Plato (427-347 BCE) is acknowledged as one of the most astounding writers in Western civilization and one of the most influential thinkers in the history of philosophy. This claim should not be understood merely as a matter of acknowledging his (undeniable) influence on the subsequent development of thought but of recognizing in his work a fundamental determination of the essence of philosophy; thus, as something that is at stake every time we try to philosophize.

Plato’s works is rooted in its proper historical horizon; as such, it gives to the Ancient Greek experience of being its most profound expression. Yet, the questions Plato raises and the strategies he uses for tackling them indicate an essential task for today. Plato’s work is not an object of antiquarian’s curiosity but an invitation for us to question our own historical experience at the deepest level we are capable of.

This seminar’s purpose is to attempt to do this through a careful reading of a founding text of Western philosophy, The Republic. In this text more than any other we can see the birth place of what will become “Platonism;” yet our reading should not assume any prejudged determination of what it means and will, in particular, take seriously its dialogical form, its dramatic, and its mythic dimensions. We will also consider other dialogues and well as some major interpretations, e.g., Plotinus and Proclus (the Neoplatonic reception of Plato) the commentaries of Averroes, a.k.a. Ibn Rushd (a Medieval Muslim philosopher), Marsilio Ficino (a Platonist of the Renaissance), Hegel, Heidegger, Popper, The Tübingen School, and Badiou’s hyper- translation.

PHL440/540: Selfhood and Illusion in Early Modern French Philosophy
W 4:00-7:40 pm - Keith Fennen

This course is a conceptual and historical study of selfhood and illusion within the works of several early modern French thinkers. We will examine (1) the degree to which forces unknown to the agent can determine his or her thoughts and actions, which in turn give rise to an illusionary notion the self, and (2) to what degree such an illusion can be overcome. Such unknown forces include, but are not limited to, the physiological, social, and emotional. In conjunction with this, we will consider the metaphysical and theological positions that give rise to illusion and opacity while paying particular attention to the position that each thinker advocates with respect to eternal truths and their dependency, or lack thereof, on a creator. We will primarily focus on Descartes, Pascal, and Malebranche but will have several background readings to frame these texts.

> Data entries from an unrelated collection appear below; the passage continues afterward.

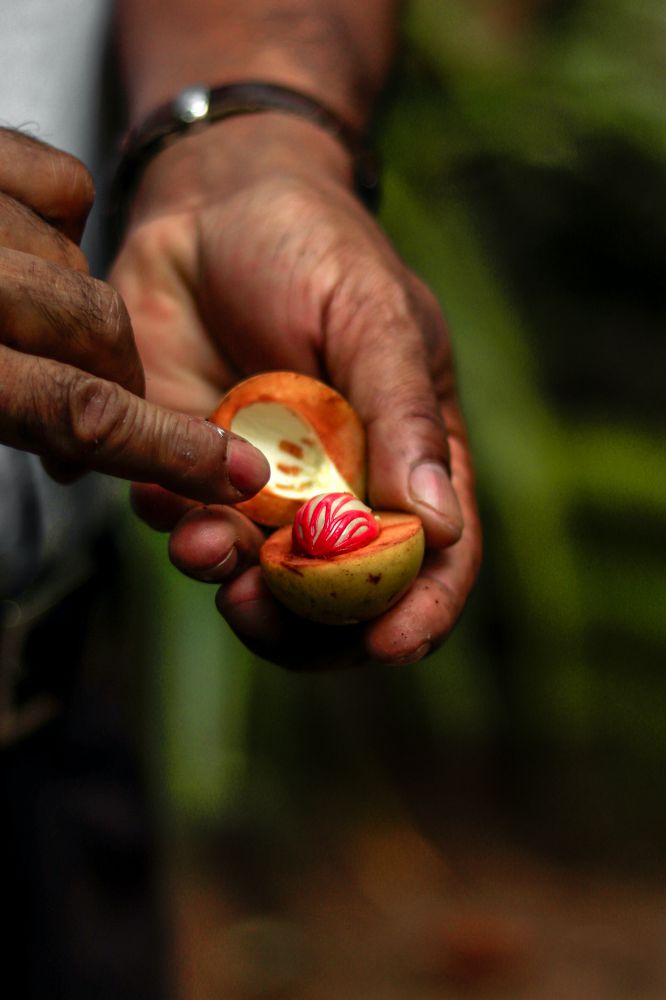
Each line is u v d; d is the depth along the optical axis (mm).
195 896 1518
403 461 828
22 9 916
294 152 918
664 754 1706
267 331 880
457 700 1579
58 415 736
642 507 1488
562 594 1352
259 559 831
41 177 770
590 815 1746
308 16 976
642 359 1958
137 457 750
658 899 1560
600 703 1655
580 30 1499
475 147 1452
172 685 1128
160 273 915
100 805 950
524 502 1315
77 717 942
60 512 900
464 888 1579
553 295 1934
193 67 949
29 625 900
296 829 1669
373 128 985
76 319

PHL496/596 : Social Epistemology
TR 2:30-4:20 pm - Gaile Pohlhaus

Traditional accounts of knowledge have treated knowers as generic individuals who can be said to know when they have met certain universally valid criteria. This approach to epistemology has been criticized from a variety of perspectives for its individualist bias and for its lack of attention to relations of power in knowing. For example, feminist philosophers have questioned whether traditional accounts do not in fact privilege certain kinds of knowing associated with particular social positions (i.e. white upper class men), thereby privileging persons in those social positions as ideal knowers. Critical race philosophers have argued that attention to nonideal conditions brings into focus certain epistemic formations, such as systemic and systematic ignorance, that are masked or made invisible by traditional accounts. This kind of scrutiny and attention raises important questions about the relationship between epistemic, political, and ethical normativity. In this seminar we will examine recent work on the social dimensions of knowing from a range of feminist, critical race, and decolonial philosophers with particular attention to epistemic injustice, epistemic interdependence, and epistemic resistance.